Ein erneutes Verfahren in Eigenverwaltung könne den nötigen Handlungsspielraum für die Sanierung verschaffen, sind die Verantwortlichen überzeugt. Primär gehe es darum, „die Stabilität des laufenden Betriebs wiederherzustellen und zügig, aber mit der nötigen Sorgfalt operative Anpassungen zu prüfen“, erklärt Thomas Mulansky. Das Ziel bleibe die Vermeidung einer Regelinsolvenz „und der Erhalt des Standortes“.

Vitalcampus Geesthacht
Sandra Biegger
Harmonie am 1. Juli: Zum Neustart hissten Thomas Pötzsch (v.r.), der Geesthachter Bürgermeister Olaf Schulze und Sanierungsgeschäftsführer Tobias Vaasen die Flagge des Vitalcampus Geesthacht.

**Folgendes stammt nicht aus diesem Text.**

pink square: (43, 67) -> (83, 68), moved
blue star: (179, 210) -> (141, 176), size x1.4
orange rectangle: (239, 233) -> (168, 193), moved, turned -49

Tobias Vaasen betont derweil, Käufer Pötzsch habe jedes Detail des bisherigen Sanierungskonzeptes gekannt und sich „bereits vor der offiziellen Übernahme stark eingebracht“. Mitarbeitende von Pötzsch seien wochenlang täglich im Haus gewesen und hätten sich intensiv eingearbeitet. „Sämtliche Zahlen, Fakten und Analysen wurden in einem Datenraum zusammengetragen und ihm übergeben“, betont Vaasen.

Wir haben monatelang an diesem Konzept gefeilt.

Zudem sei das Sanierungskonzept kein Schnellschuss gewesen und mit dem Insolvenzteam, das aus Sanierungsexperten von WMC Healthcare, den Juristen von BRL und Vaasen bestanden habe, zusammen mit der Mitarbeitervertretung und Mitarbeitenden aus allen Berufsgruppen und Fachabteilungen entwickelt worden. „Wir haben monatelang an diesem Konzept gefeilt“, sagt Vaasen.

Das sei auch der Grund gewesen, warum man alle Gremien, das Gesundheitsministerium sowie die Gläubigerversammlung von dem Konzept habe überzeugen können, „das übrigens durch ein vom Bürgermeister beauftragtes Zweitgutachten bestätigt wurde“, so Vaasen: „Und deshalb war auch Herr Pötzsch, dem das Konzept im Rahmen des Bieterverfahrens präsentiert wurde, von dessen Tragfähigkeit überzeugt und hat sich für den Kauf entschieden.“

Als Pötzsch dann im Juli zusammen mit Vaasen und Geesthachts Bürgermeister Olaf Schulze die Flagge für seinen neuen Vitalcampus hisste, hatte er noch erklärt: „Die Zukunft der Gesundheit beginnt dort, wo Hightech auf Herzenswärme trifft. In Geesthacht wollen wir Schrittmacher und Zukunftsgestalter sein.“ Mittlerweile berichtet das „Hamburger Abendblatt“ mit Verweis auf die jüngste Mitarbeiterversammlung, dass intern bereits die konkrete Schließung einzelner Abteilungen verkündet worden sei.